Crime pays for award-winning course

19 Nov 2018
Crime pays for award winning course
Crime101x’s creators Associate Professor Blake McKimmie, Professor Barbara Masser and Professor Mark Horswill.

A University of Queensland course is so good it is criminal, with CRIME101x: The Psychology of Criminal Justice winning yet another accolade.

The team behind the popular course, Associate Professor Blake McKimmie and Professors Barbara Masser and Mark Horswill from UQ's School of Psychology were named the winners of the 2018 edX Prize for Exceptional Contributions in Online Teaching and Learning.

UQ Deputy Vice-Chancellor (Academic) Professor Joanne Wright said this was the third award that the massive open online course (MOOC) had won.

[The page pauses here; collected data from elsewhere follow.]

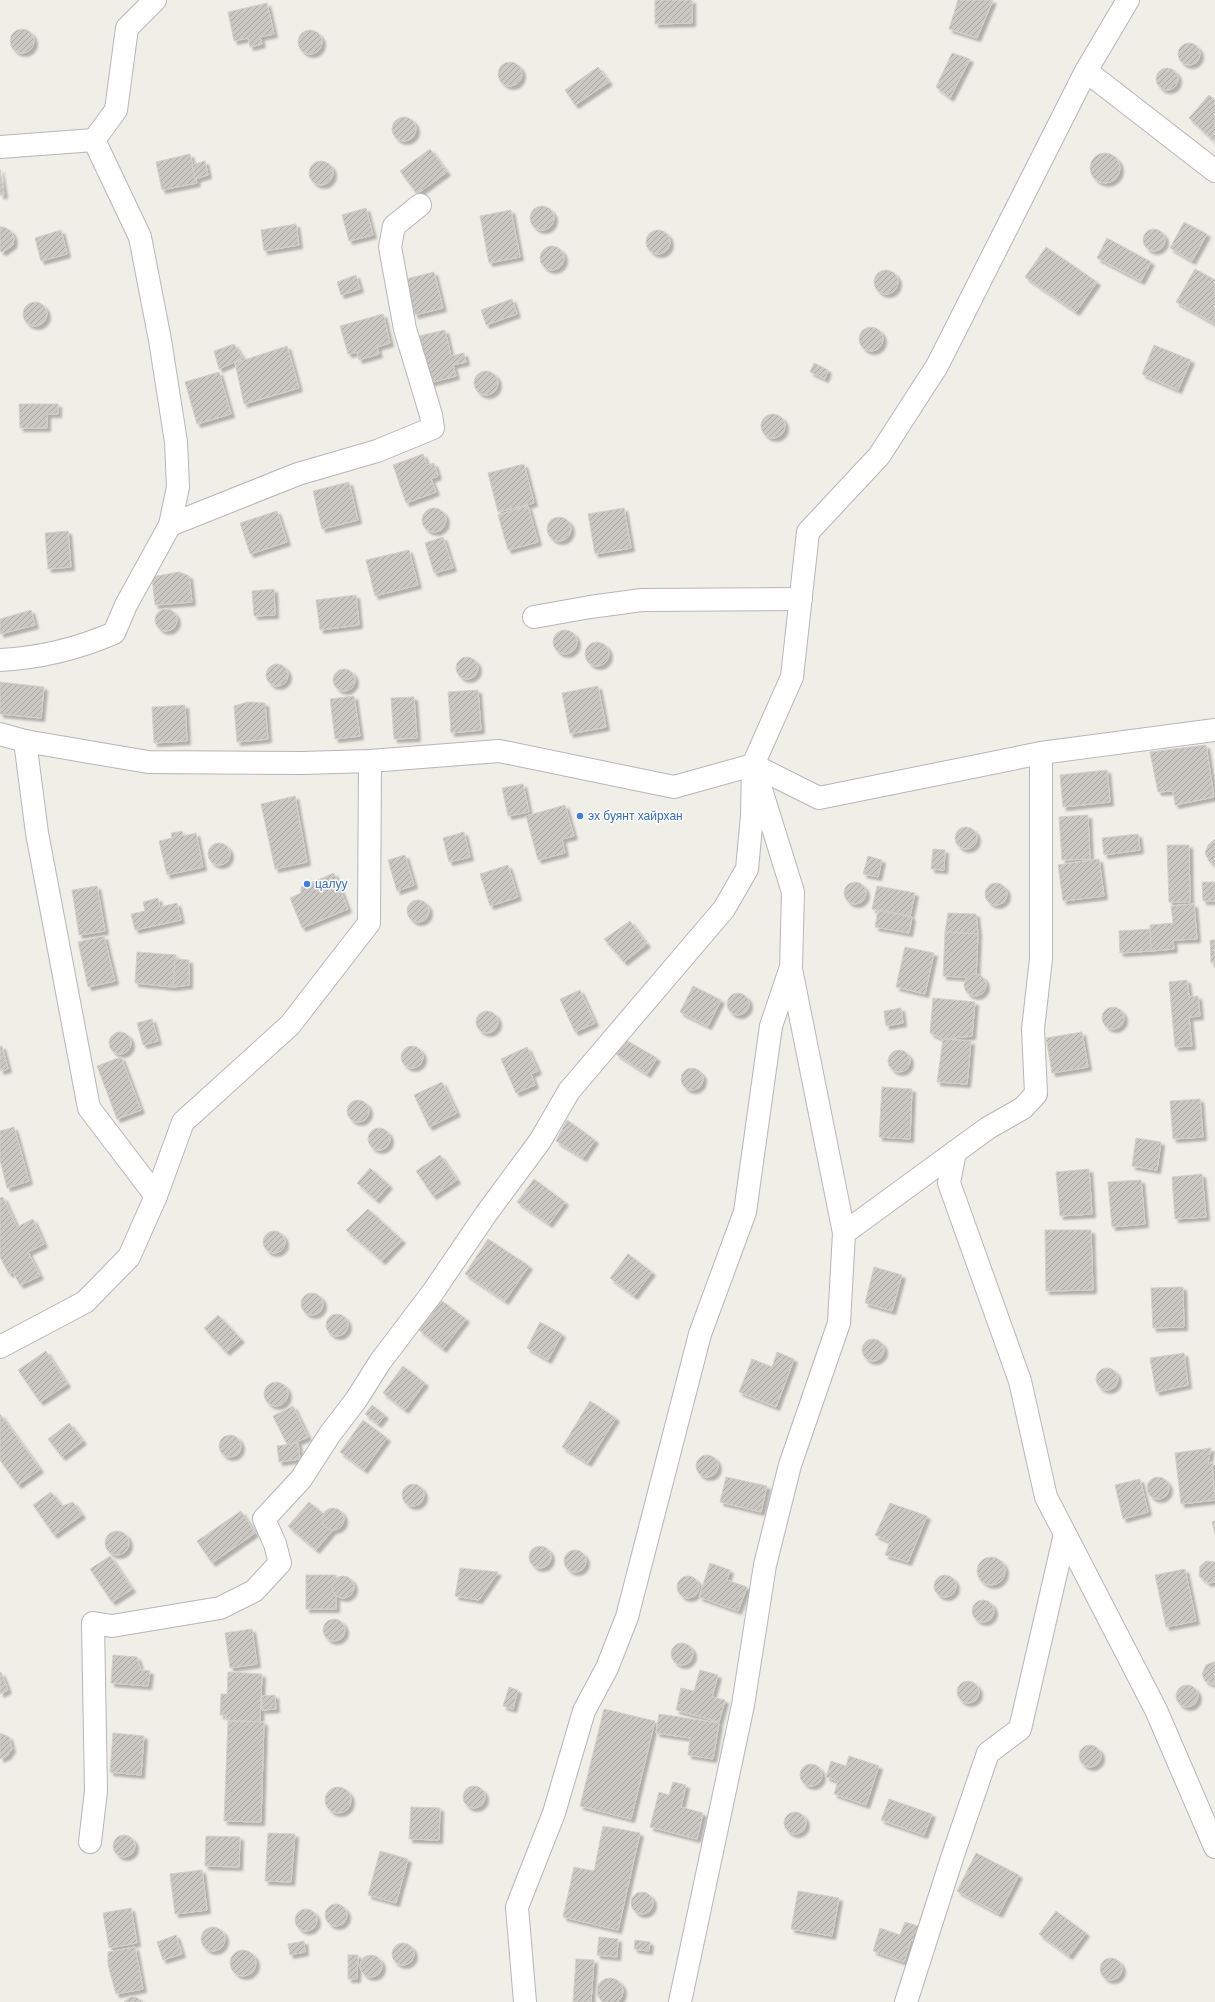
<svg xmlns="http://www.w3.org/2000/svg" width="1215" height="2002" font-family="Arial,sans-serif">
	<style>
		.building { fill: url(#building-hatch); stroke: #d3d0c6; filter: url(#shadow) }
		.lines { fill: none; stroke-linecap: round; stroke-linejoin: round }
		.minor-casing { stroke: #b4b6ba; stroke-width: 24 }
		.minor { stroke: #fff; stroke-width: 22 }
		.shop-dot { fill: #3f7fe0; stroke: #fff; stroke-width: 1.5 }
		.labels { text-anchor: middle; dominant-baseline: central; stroke-width: 3; stroke-linejoin: round; paint-order: stroke }
		.shop-label { font-size: 12px; fill: #366cbe; stroke: #fff; text-anchor: start }
	</style>
	<defs>
		<pattern id="building-hatch" width="6" height="6" patternUnits="userSpaceOnUse"><rect width="6" height="6" fill="#cbc8c4"/><path d="M-1 1l2-2M0 6l6-6M5 7l2-2" fill="none" stroke="#a8a6a3"/></pattern>
		<filter id="shadow"><feDropShadow dx="3.5" dy="3.5" stdDeviation="1" flood-color="#0004"/></filter>
	</defs>
	<rect width="100%" height="100%" fill="#efeee7"/>
	<!-- building -->
	<g class="building">
		<path d="M655,0h37v23l-37,1z"/>
		<path d="M958,0h35l-16,38 -28,-9z"/>
		<path d="M267,3l7,31 -14,3 2,7 -12,3 -2,-9 -14,3 -6,-29z"/>
		<circle cx="22" cy="41" r="12"/>
		<circle cx="310" cy="42" r="12"/>
		<circle cx="1189" cy="54" r="11"/>
		<path d="M952,53l18,6 -20,39 -14,-11z"/>
		<circle cx="510" cy="74" r="12"/>
		<path d="M598,67l11,15 -34,23 -10,-15z"/>
		<circle cx="1167" cy="79" r="11"/>
		<path d="M1209,95l6,5v42l-26,-24z"/>
		<circle cx="404" cy="129" r="12"/>
		<path d="M430,149l17,23 -30,22 -17,-23z"/>
		<circle cx="1105" cy="168" r="15"/>
		<path d="M190,154l7,29 -35,7 -6,-28z"/>
		<circle cx="321" cy="173" r="12"/>
		<path d="M205,161l3,14 -13,4 -3,-14z"/>
		<path d="M0,169l4,26h-4z"/>
		<circle cx="542" cy="218" r="12"/>
		<path d="M366,208l7,27 -24,6 -7,-26z"/>
		<path d="M511,210l9,47 -31,6 -9,-47z"/>
		<path d="M1184,222l23,12 -15,27 -22,-13z"/>
		<path d="M296,224l3,21 -35,6 -3,-21z"/>
		<path d="M0,227h4l7,4 3,7 -1,7 -10,7 -3,-1z"/>
		<circle cx="1154" cy="240" r="11"/>
		<circle cx="658" cy="242" r="12"/>
		<path d="M61,230l6,24 -26,7 -6,-23z"/>
		<path d="M1107,238l44,24 -10,19 -44,-23z"/>
		<circle cx="552" cy="258" r="12"/>
		<path d="M1046,247l51,35 -21,30 -51,-35z"/>
		<path d="M1195,269l20,11v44l-39,-22z"/>
		<circle cx="886" cy="282" r="12"/>
		<path d="M434,272l9,36 -28,7 -9,-36z"/>
		<path d="M356,275l4,14 -19,6 -4,-13z"/>
		<path d="M512,299l5,15 -31,11 -5,-15z"/>
		<circle cx="35" cy="314" r="12"/>
		<path d="M383,314l7,29 -13,4 2,7 -20,6 -2,-8 -9,2 -8,-28z"/>
		<circle cx="871" cy="339" r="12"/>
		<path d="M445,330l6,26 13,-3 2,9 -13,3 3,11 -27,7 -10,-47z"/>
		<path d="M234,344l9,14 -24,11 -5,-18z"/>
		<path d="M1154,345l37,15 -13,30 -36,-16z"/>
		<path d="M287,346l12,42 -55,16 -9,-41z"/>
		<path d="M814,363l14,7 -3,9 -15,-7z"/>
		<circle cx="486" cy="383" r="12"/>
		<path d="M219,372l12,42 -34,10 -12,-42z"/>
		<path d="M19,404h39v10h-11v14h-27z"/>
		<circle cx="773" cy="426" r="12"/>
		<path d="M423,454l4,11 7,-2 4,13 -7,3 5,13 -30,11 -13,-38z"/>
		<path d="M524,464l10,39 -36,9 -10,-39z"/>
		<path d="M349,482l9,38 -36,9 -9,-38z"/>
		<path d="M528,506l10,36 -30,8 -10,-35z"/>
		<circle cx="434" cy="520" r="12"/>
		<path d="M624,508l7,40 -36,6 -7,-40z"/>
		<path d="M277,511l10,31 -37,12 -10,-31z"/>
		<circle cx="559" cy="529" r="12"/>
		<path d="M68,531l3,36 -23,2 -3,-36z"/>
		<path d="M443,537l10,31 -19,5 -9,-30z"/>
		<path d="M409,550l9,35 -43,11 -9,-36z"/>
		<path d="M179,572l10,4 3,26 -37,3 -3,-28z"/>
		<path d="M274,589l1,26 -21,1 -2,-25z"/>
		<path d="M356,595l3,30 -39,5 -4,-30z"/>
		<circle cx="166" cy="620" r="11"/>
		<path d="M31,610l4,15 -35,9v-15z"/>
		<circle cx="565" cy="642" r="12"/>
		<circle cx="597" cy="654" r="12"/>
		<circle cx="467" cy="668" r="11"/>
		<circle cx="277" cy="675" r="11"/>
		<circle cx="344" cy="680" r="11"/>
		<path d="M0,682l44,5 -3,31 -41,-4z"/>
		<path d="M598,686l8,41 -36,7 -8,-41z"/>
		<path d="M478,690l3,40 -30,3 -3,-41z"/>
		<path d="M354,696l6,40 -25,3 -5,-40z"/>
		<path d="M414,697l3,41 -23,1 -3,-41z"/>
		<path d="M248,702l17,1 3,36 -31,3 -3,-36z"/>
		<path d="M185,705l2,36 -33,2 -2,-36z"/>
		<path d="M1206,745l8,52 -39,8 -2,-14 -15,1 -8,-40z"/>
		<path d="M1107,770l3,32 -47,5 -3,-32z"/>
		<path d="M523,784l6,28 -21,4 -6,-28z"/>
		<path d="M295,796l12,66 -32,7 -14,-65z"/>
		<path d="M565,805l9,31 -12,3 3,14 -27,7 -12,-44z"/>
		<path d="M1088,815l2,44 -28,1 -3,-43z"/>
		<circle cx="966" cy="838" r="11"/>
		<path d="M182,831l1,5 13,-3 7,34 -36,8 -8,-34 13,-3 -1,-5z"/>
		<path d="M464,832l6,25 -21,5 -6,-24z"/>
		<path d="M1138,834l2,16 -36,5 -2,-17z"/>
		<path d="M1214,840l1,-1v26l-6,-4 -4,-8 3,-8z"/>
		<circle cx="219" cy="854" r="11"/>
		<path d="M1167,845h22l1,57h-21z"/>
		<path d="M933,849l12,1 -1,20 -13,-1z"/>
		<path d="M405,855l9,30 -17,6 -9,-31z"/>
		<path d="M868,856l14,4 -4,17 -15,-3z"/>
		<path d="M1099,859l5,37 -41,5 -5,-36z"/>
		<path d="M508,865l10,32 -28,9 -10,-32z"/>
		<path d="M334,873l14,36 -46,19 -12,-30 11,-5v-6z"/>
		<circle cx="855" cy="893" r="11"/>
		<path d="M1202,882h13v19h-12z"/>
		<circle cx="996" cy="894" r="11"/>
		<path d="M97,886l8,45 -26,4 -7,-45z"/>
		<path d="M877,886l38,7 -5,23 -38,-7z"/>
		<path d="M158,898l2,9 17,-4 4,17 -46,10 -4,-16 14,-3 -2,-9z"/>
		<circle cx="418" cy="911" r="11"/>
		<path d="M1194,904l3,35 -24,1 1,9 -23,2 -1,-26 23,-2 -2,-17z"/>
		<path d="M878,910l34,7 -3,16 -34,-6z"/>
		<path d="M948,913l28,1 2,20 -33,-2z"/>
		<path d="M630,921l17,23 -23,18 -20,-23z"/>
		<path d="M1150,929l1,22 -31,2 -1,-22z"/>
		<path d="M945,932l33,2 -2,44 -33,-2z"/>
		<path d="M104,936l11,45 -27,6 -10,-45z"/>
		<path d="M1210,940h5v22l-4,1z"/>
		<path d="M905,947l29,6 -9,41 -29,-7z"/>
		<path d="M137,952l39,3 -3,32 -38,-4z"/>
		<path d="M175,959l14,1v25l-16,2z"/>
		<circle cx="975" cy="985" r="11"/>
		<path d="M1187,980l2,17 9,-1 2,20 -11,1 3,29 -17,1 -6,-65z"/>
		<path d="M693,986l28,14 -13,26 -28,-14z"/>
		<path d="M580,990l15,33 -20,9 -15,-33z"/>
		<circle cx="738" cy="1004" r="11"/>
		<path d="M933,998l42,4 -3,34 -29,3 -13,-6z"/>
		<circle cx="1113" cy="1018" r="11"/>
		<path d="M901,1008l2,15 -17,3 -2,-15z"/>
		<circle cx="487" cy="1022" r="11"/>
		<path d="M152,1019l6,22 -15,4 -6,-22z"/>
		<circle cx="120" cy="1043" r="11"/>
		<path d="M1082,1032l6,35 -36,6 -6,-35z"/>
		<path d="M624,1039l33,19 -10,16 -31,-20z"/>
		<path d="M943,1039l28,2 -4,43 -30,-2z"/>
		<circle cx="412" cy="1057" r="11"/>
		<path d="M0,1046h2l6,23 -8,2z"/>
		<path d="M527,1047l11,24 -7,3 4,11 -19,8 -15,-34z"/>
		<circle cx="899" cy="1061" r="11"/>
		<path d="M121,1057l20,53 -24,9 -20,-53z"/>
		<circle cx="692" cy="1079" r="11"/>
		<path d="M442,1082l15,31 -28,14 -15,-32z"/>
		<path d="M882,1087l30,2 -2,50 -31,-2z"/>
		<path d="M1200,1099l3,38 -30,2 -3,-38z"/>
		<circle cx="358" cy="1111" r="11"/>
		<path d="M567,1120l28,20 -12,18 -27,-17z"/>
		<path d="M14,1127l15,54 -22,7 -7,-28v-29z"/>
		<circle cx="379" cy="1139" r="11"/>
		<path d="M1136,1138l25,4 -4,28 -25,-4z"/>
		<path d="M440,1155l17,25 -24,16 -17,-25z"/>
		<path d="M370,1168l19,17 -13,15 -19,-17z"/>
		<path d="M1089,1169l3,45 -32,2 -4,-44z"/>
		<path d="M1202,1174l4,43 -31,2 -3,-42z"/>
		<path d="M534,1179l31,23 -16,22 -32,-22z"/>
		<path d="M1141,1180l4,44 -33,3 -4,-45z"/>
		<path d="M3,1197l14,30 16,-8 11,25 -16,8 12,24 -20,9 -7,-13 -4,2 -9,-17v-59z"/>
		<path d="M368,1209l34,31 -20,21 -36,-31z"/>
		<path d="M1045,1230h46l2,60 -47,1z"/>
		<circle cx="274" cy="1242" r="11"/>
		<path d="M488,1239l41,27 -24,35 -40,-27z"/>
		<path d="M628,1254l24,18 -18,24 -24,-18z"/>
		<path d="M874,1267l28,8 -10,36 -27,-8z"/>
		<path d="M1183,1287l1,40 -31,1 -2,-40z"/>
		<circle cx="312" cy="1304" r="11"/>
		<path d="M442,1301l24,18 -23,30 -24,-19z"/>
		<circle cx="337" cy="1325" r="11"/>
		<path d="M218,1315l23,24 -15,13 -22,-24z"/>
		<path d="M540,1322l22,12 -14,26 -21,-12z"/>
		<circle cx="873" cy="1350" r="11"/>
		<path d="M46,1351l21,33 -27,18 -22,-32z"/>
		<path d="M777,1352l17,7 -18,48 -37,-15 13,-33 20,8z"/>
		<path d="M1184,1353l4,32 -32,7 -6,-34z"/>
		<path d="M403,1366l22,17 -20,27 -22,-17z"/>
		<circle cx="1107" cy="1379" r="11"/>
		<circle cx="276" cy="1394" r="12"/>
		<path d="M590,1401l26,17 -28,45 -26,-16z"/>
		<path d="M372,1405l13,10 -7,9 -13,-10z"/>
		<path d="M293,1406l15,31 -20,9 -15,-30z"/>
		<path d="M0,1414l40,55 -22,16 -18,-25z"/>
		<path d="M363,1420l24,18 -23,32 -24,-18z"/>
		<path d="M69,1423l14,18 -21,16 -14,-18z"/>
		<circle cx="230" cy="1446" r="11"/>
		<path d="M298,1443l2,16 -21,3 -2,-16z"/>
		<path d="M1211,1448l-3,15 4,-1 3,38 -34,4 -6,-51z"/>
		<circle cx="707" cy="1466" r="11"/>
		<circle cx="1158" cy="1488" r="11"/>
		<path d="M726,1477l41,9 -6,26 -41,-10z"/>
		<path d="M1140,1479l8,33 -25,7 -8,-34z"/>
		<circle cx="413" cy="1495" r="11"/>
		<path d="M51,1492l11,14 11,-4 9,13 -28,20 -21,-30z"/>
		<path d="M309,1502l28,23 -21,25 -28,-24z"/>
		<path d="M890,1503l37,13 -19,46 -23,-7 5,-13 -15,-7z"/>
		<circle cx="333" cy="1519" r="11"/>
		<path d="M241,1511l14,22 -43,30 -15,-22z"/>
		<path d="M1215,1521v13l-3,-12z"/>
		<circle cx="117" cy="1543" r="12"/>
		<circle cx="540" cy="1557" r="11"/>
		<circle cx="575" cy="1561" r="11"/>
		<path d="M110,1556l22,33 -20,13 -22,-33z"/>
		<circle cx="991" cy="1571" r="14"/>
		<path d="M1206,1561l9,1v20l-7,1 -9,-7 1,-10z"/>
		<path d="M710,1563l20,7 -3,10 20,7 -9,24 -39,-14z"/>
		<path d="M460,1568l38,4 -19,28 -24,-4z"/>
		<path d="M1185,1569l11,52 -30,6 -11,-52z"/>
		<circle cx="945" cy="1586" r="11"/>
		<rect x="306" y="1575" width="30" height="34"/>
		<circle cx="343" cy="1587" r="11"/>
		<circle cx="688" cy="1587" r="11"/>
		<circle cx="983" cy="1611" r="11"/>
		<circle cx="334" cy="1630" r="11"/>
		<path d="M252,1629l5,35 -27,4 -5,-35z"/>
		<circle cx="682" cy="1654" r="11"/>
		<path d="M113,1655l24,2 4,13 9,1 -2,15 -37,-3z"/>
		<path d="M1213,1662h2v23l-10,-4 -3,-7 4,-9z"/>
		<path d="M700,1670l18,5 -6,22 13,3 -6,22 -43,-12 5,-22 13,3z"/>
		<path d="M1,1672l7,18 -8,4v-21z"/>
		<path d="M228,1672l34,2 -2,48 -34,-2v-5h-6l1,-21h6z"/>
		<circle cx="968" cy="1692" r="11"/>
		<circle cx="1187" cy="1696" r="11"/>
		<path d="M509,1687l9,3 -5,19 -10,-3z"/>
		<path d="M275,1695l1,14 -14,1v-14z"/>
		<path d="M604,1709l51,12 -24,98 -51,-13z"/>
		<path d="M659,1714l60,9 -6,36 -25,-4 2,-17 -34,-5z"/>
		<path d="M228,1721l36,1 -3,100 -37,-1z"/>
		<path d="M0,1733l9,4 3,12 -5,7 -7,3z"/>
		<path d="M113,1733l31,3 -3,39 -31,-3z"/>
		<circle cx="1090" cy="1756" r="11"/>
		<path d="M849,1756l30,10 -13,39 -32,-11 4,-13 -12,-4 5,-16 15,5z"/>
		<circle cx="811" cy="1775" r="11"/>
		<path d="M673,1782l13,3 -5,22 22,6 -6,26 -47,-12 9,-35 10,3z"/>
		<circle cx="474" cy="1797" r="11"/>
		<circle cx="338" cy="1800" r="13"/>
		<path d="M889,1799l43,15 -8,21 -43,-15z"/>
		<path d="M411,1807l29,1 -1,32 -30,-1z"/>
		<circle cx="795" cy="1823" r="11"/>
		<path d="M603,1826l37,7 -22,97 -55,-13 11,-50 20,4z"/>
		<path d="M268,1833l27,1 -4,48 -26,-1z"/>
		<circle cx="124" cy="1846" r="11"/>
		<path d="M206,1836l34,1 -1,30 -34,-1z"/>
		<path d="M380,1851l28,8 -12,44 -28,-8z"/>
		<path d="M976,1853l43,22 -20,39 -42,-23z"/>
		<path d="M202,1870l5,40 -32,4 -5,-40z"/>
		<path d="M798,1891l41,7 -7,38 -41,-7z"/>
		<circle cx="642" cy="1903" r="11"/>
		<circle cx="336" cy="1915" r="11"/>
		<path d="M131,1908l6,35 -28,5 -6,-35z"/>
		<circle cx="306" cy="1920" r="11"/>
		<path d="M1056,1911l30,22 -17,23 -30,-22z"/>
		<path d="M905,1922l16,5 -5,15 -5,-2 -7,22 -31,-11 7,-23 20,7z"/>
		<circle cx="213" cy="1939" r="12"/>
		<path d="M176,1935l6,19 -19,6 -6,-18z"/>
		<path d="M599,1937l19,2 -1,18 -20,-2z"/>
		<path d="M635,1940l15,2 -1,9 -15,-2z"/>
		<path d="M304,1941l1,11 -15,3 -2,-11z"/>
		<circle cx="403" cy="1954" r="11"/>
		<path d="M135,1947l8,42 -27,5 -8,-29v-13z"/>
		<circle cx="243" cy="1963" r="13"/>
		<circle cx="371" cy="1966" r="11"/>
		<path d="M348,1955h10l-1,24h-9z"/>
		<circle cx="1111" cy="1969" r="11"/>
		<path d="M576,1959l18,1 -3,42h-18z"/>
		<circle cx="610" cy="1991" r="13"/>
		<path d="M130,1997h6l7,5h-19z"/>
	</g>
	<g class="lines">
		<defs>
			<g id="minor">
				<path d="M1086,71l129,100"/>
				<path d="M0,147l94,-7"/>
				<path d="M170,525l128,-51 79,-23 56,-23 -2,-13 -26,-86 -15,-82 4,-21 26,-21"/>
				<path d="M534,617l56,-10 52,-7 159,-1"/>
				<path d="M0,660c40,-2 77,-11 114,-27l12,-28 44,-80 8,-38 -2,-45 -16,-102 -20,-103 -46,-97 22,-30 11,-82 28,-28"/>
				<path d="M0,734l25,7 123,21 154,1 68,-2 129,-10 175,36 79,-22 39,-88 16,-145 71,-76 58,-90 149,-295 42,-71"/>
				<path d="M25,741l12,92 52,275 67,88"/>
				<path d="M1041,753v206l-8,70 3,65 -13,14 -35,20 -33,24 -6,31 71,198 26,116 110,213 59,137"/>
				<path d="M753,765l66,33 222,-45 174,-23"/>
				<path d="M791,969l53,264"/>
				<path d="M0,1347l85,-45 44,-45 27,-61 27,-74 107,-97 79,-102 1,-162"/>
				<path d="M90,1842l6,-51 -3,-168 19,3 108,-18 34,-17 26,-28 -5,-19 -11,-25 37,-40 29,-45 26,-34 24,-38 53,-70 53,-78 54,-73 29,-50 155,-182 23,-40 5,-53 1,-51"/>
				<path d="M525,2002l-8,-95 37,-94 30,-102 23,-43 20,-51 73,-283 45,-122 26,-186 20,-59 2,-75 -34,-109"/>
				<path d="M680,2002l63,-297 22,-140 25,-100 49,-142 5,-90 111,-81"/>
				<path d="M906,2002l47,-147 35,-102 32,-24 45,-195"/>
			</g>
		</defs>
		<!-- minor casing -->
		<use href="#minor" class="minor-casing"/>
		<!-- minor -->
		<use href="#minor" class="minor"/>
	</g>
	<!-- markers -->
	<g class="shop-dot">
		<circle cx="580" cy="816" r="4"/>
		<circle cx="307" cy="884" r="4"/>
	</g>
	<g class="labels">
		<!-- shop labels -->
		<g class="shop-label">
			<text x="588" y="816">эх буянт хайрхан</text>
			<text x="315" y="884">цалуу</text>
		</g>
	</g>
</svg>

“This course’s continued success is a testament to its excellent facilitators, who saw an opportunity to educate not just students on campus, but thousands of international learners via the edX platform,” she said.

“The academics use interactive teaching methods and dramatic videos to teach students to examine the law and justice system from a psychological perspective.

“This course embodies the kind of innovative structure and thinking that UQ is focused on in its Student Strategy, which aims to create high-quality online active learning experiences that lead to well-rounded and job-ready graduates.”

The edX prize is an annual award to celebrate the contributions and innovations of MOOC teachers in the edX community, and to amplify the powerful role that MOOCs play in the transformation of education today.

EdX CEO and MIT Professor Anant Agarwal said he was pleased to present the prize to the UQ team.

“The Psychology of Criminal Justice course is a thrilling and engaging look at the psychology of criminal justice set against the backdrop of a hypothetical murder,” he said.

“Their passion for this subject comes through in the course, which uses realistic drama combined with novel assessments to reinforce the course content.

“We are honored to recognize Professors McKimmie, Masser and Horswill and we thank them for their dedication to teaching and spreading the edX mission of increasing access to high-quality education worldwide.”

The course has previously won a bronze award at the 2018 Wharton-QS Stars Reimagine Education Awards in the social sciences category, and a 2016 MERLOT (Multimedia Educational Resources for Learning and Online Teaching) Classics Award.

EdX is the leading non-profit online learning destination founded by Harvard and MIT.